** SHORT PROBLEM **
Reproduce the text of the material below word for word, leaving out the pictures.

** DATASET ENTRIES **
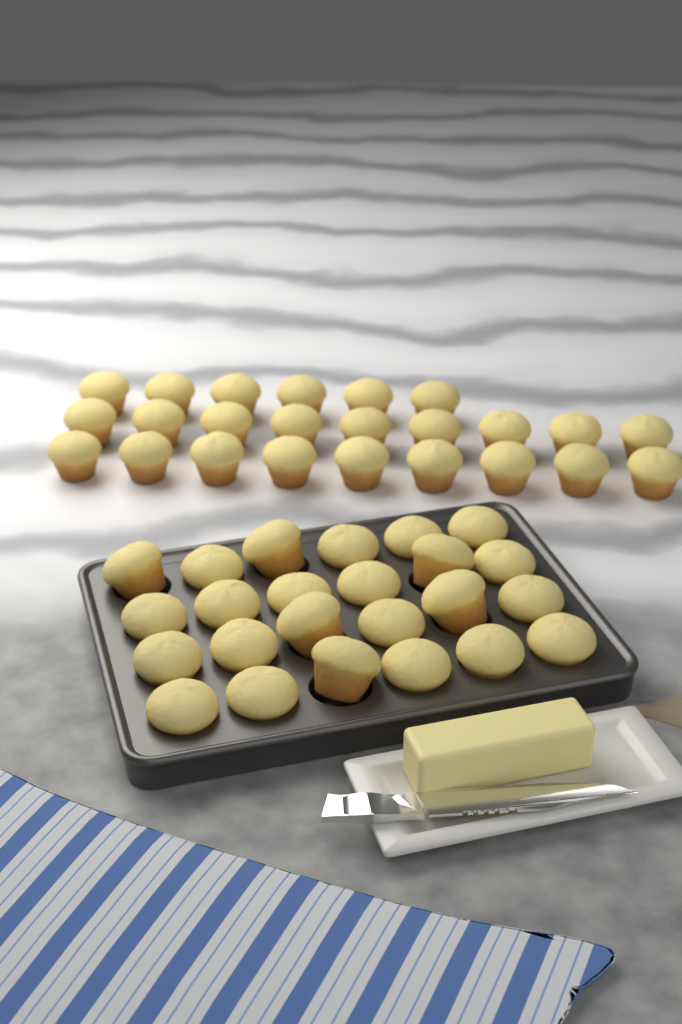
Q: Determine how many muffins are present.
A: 48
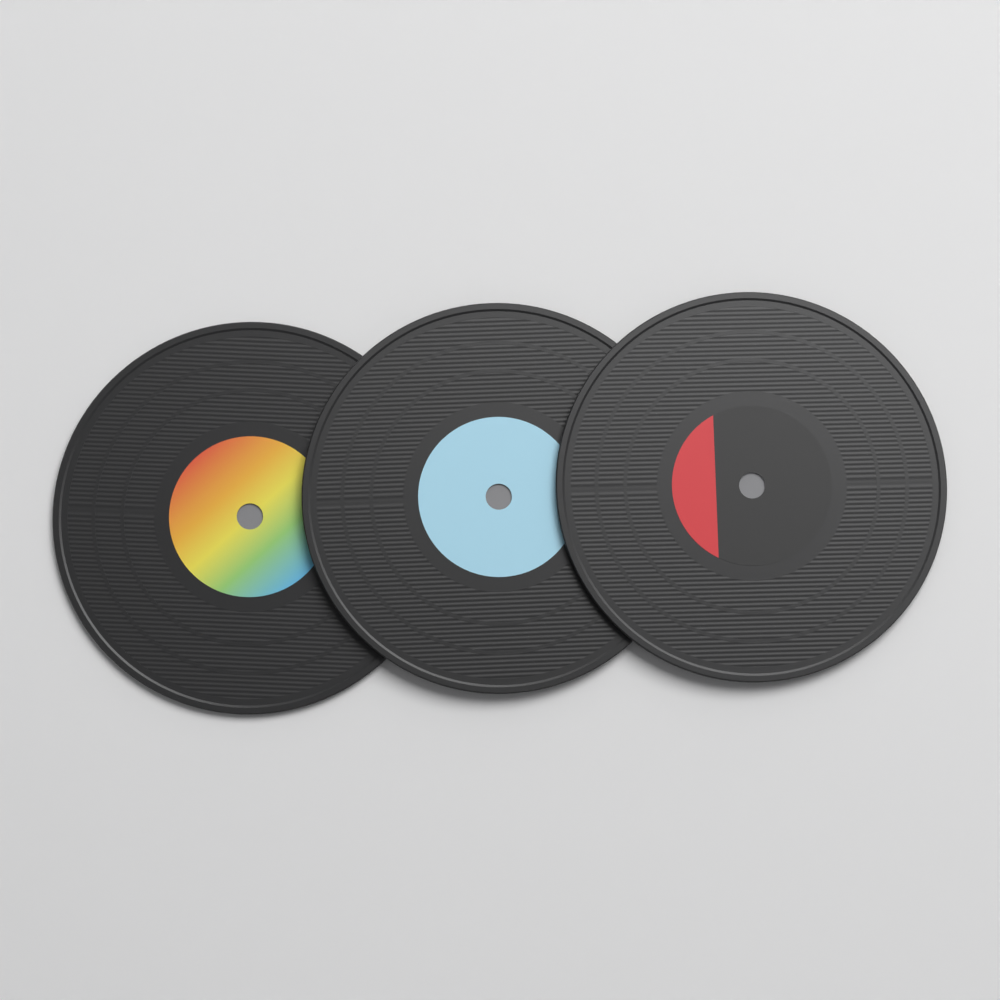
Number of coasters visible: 3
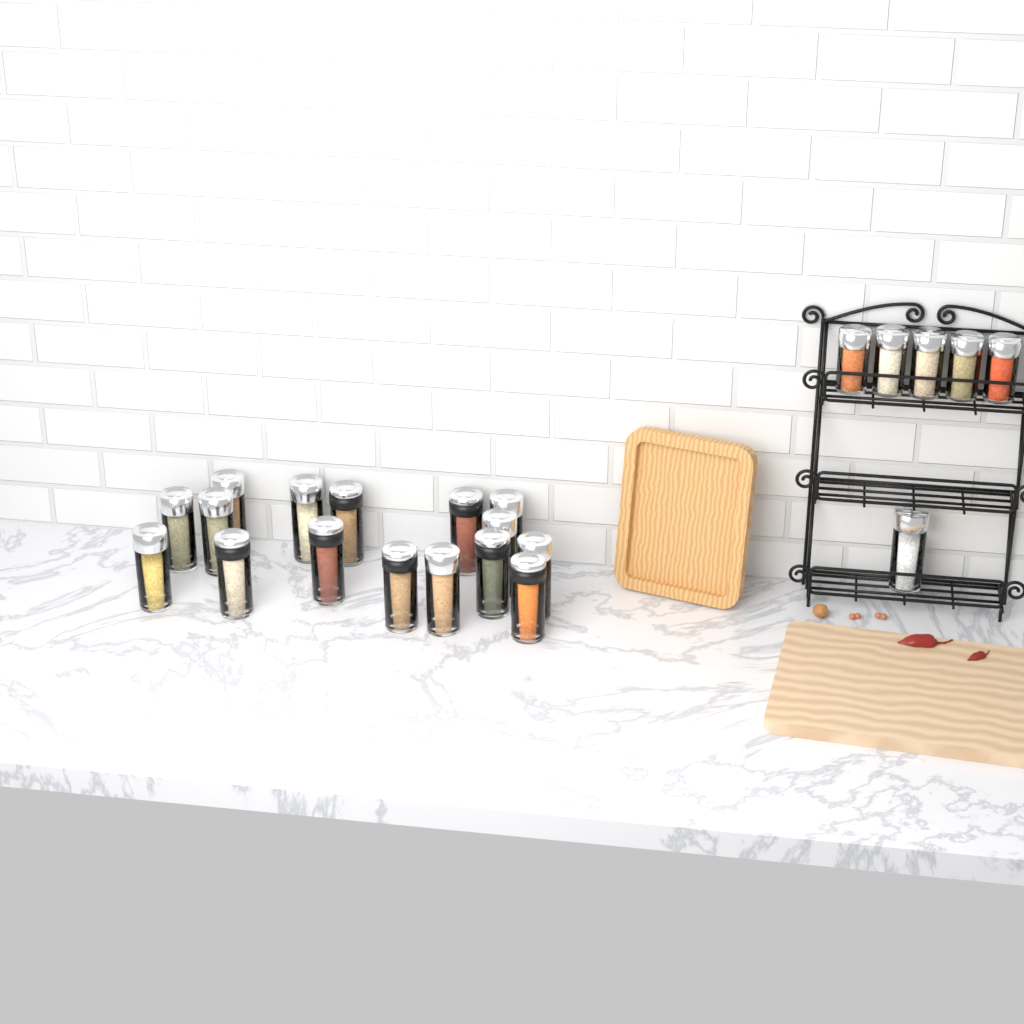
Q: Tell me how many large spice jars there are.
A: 17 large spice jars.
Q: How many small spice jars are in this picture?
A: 5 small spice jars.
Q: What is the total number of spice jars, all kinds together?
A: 22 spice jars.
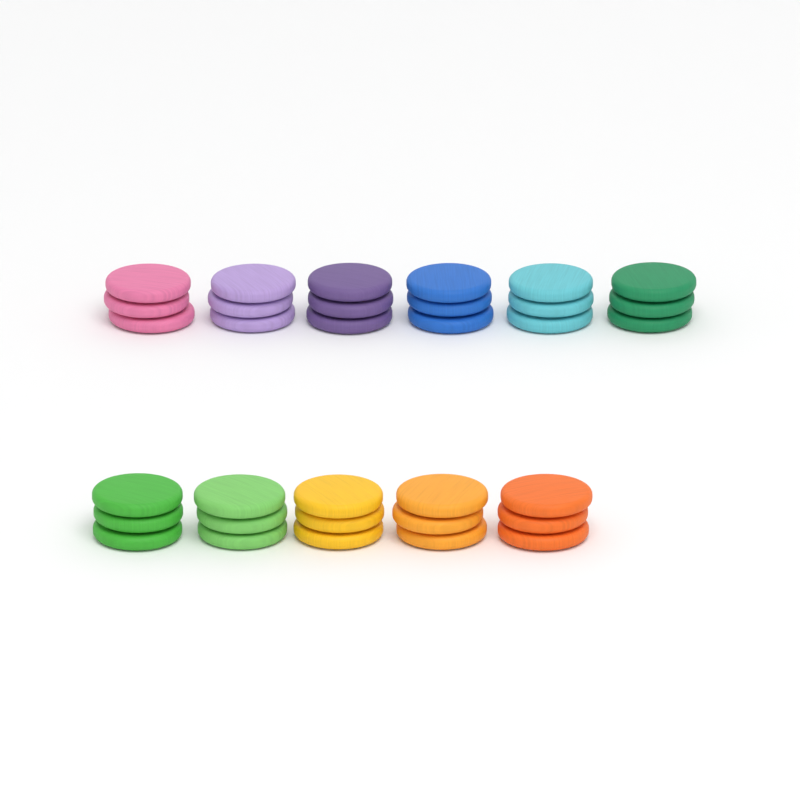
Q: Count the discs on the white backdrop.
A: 33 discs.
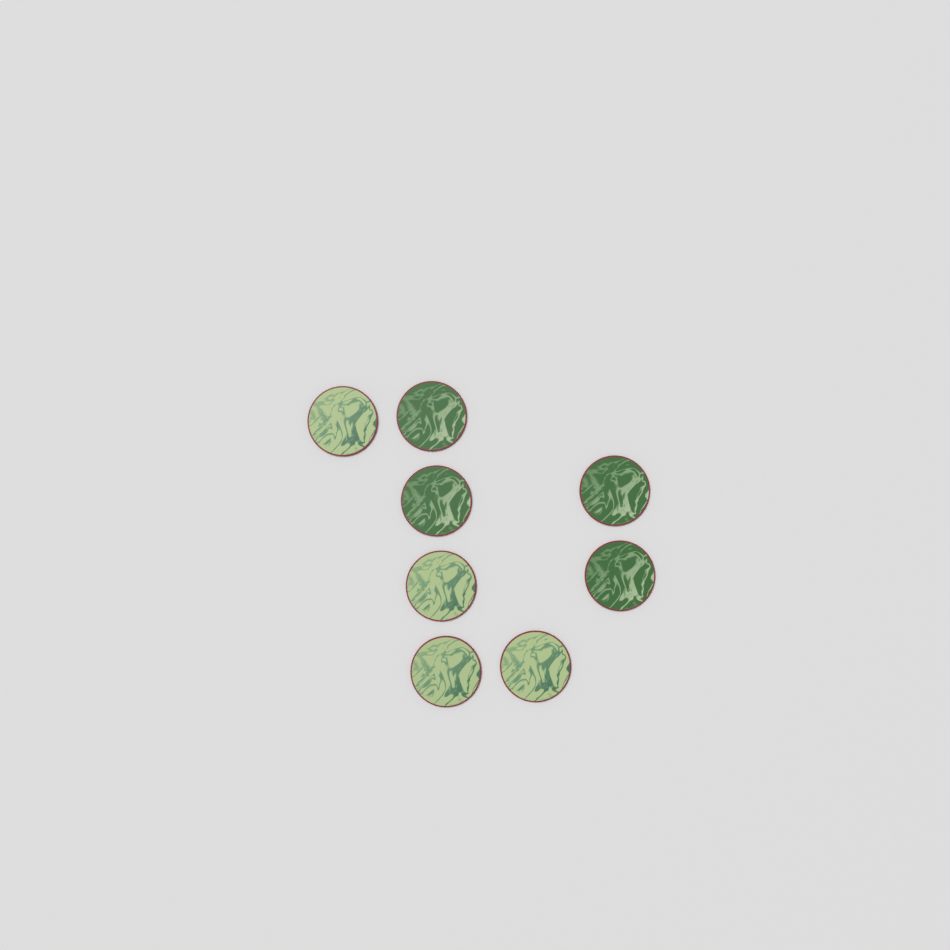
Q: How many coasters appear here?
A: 8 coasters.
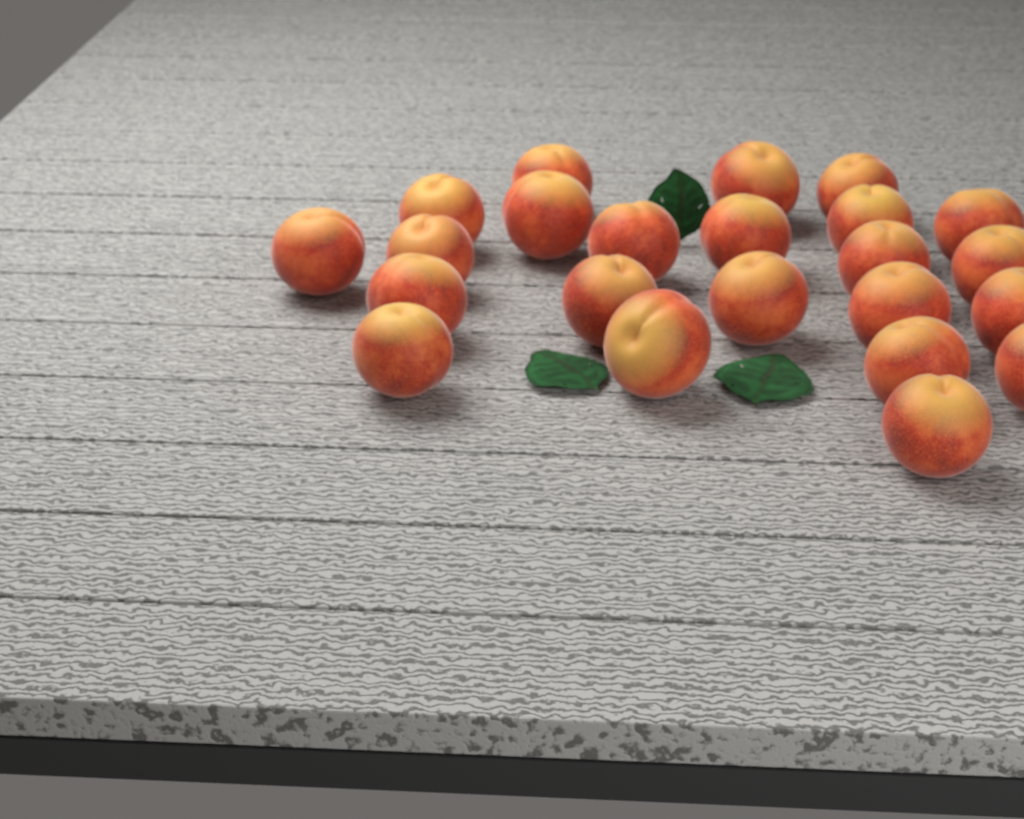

** FINISHED ANSWER **
Q: Determine how many muffins are present.
A: 48
Number of coasters visible: 3
Q: Tell me how many large spice jars there are.
A: 17 large spice jars.
Q: How many small spice jars are in this picture?
A: 5 small spice jars.
Q: What is the total number of spice jars, all kinds together?
A: 22 spice jars.
Q: Count the discs on the white backdrop.
A: 33 discs.
Q: How many coasters appear here?
A: 8 coasters.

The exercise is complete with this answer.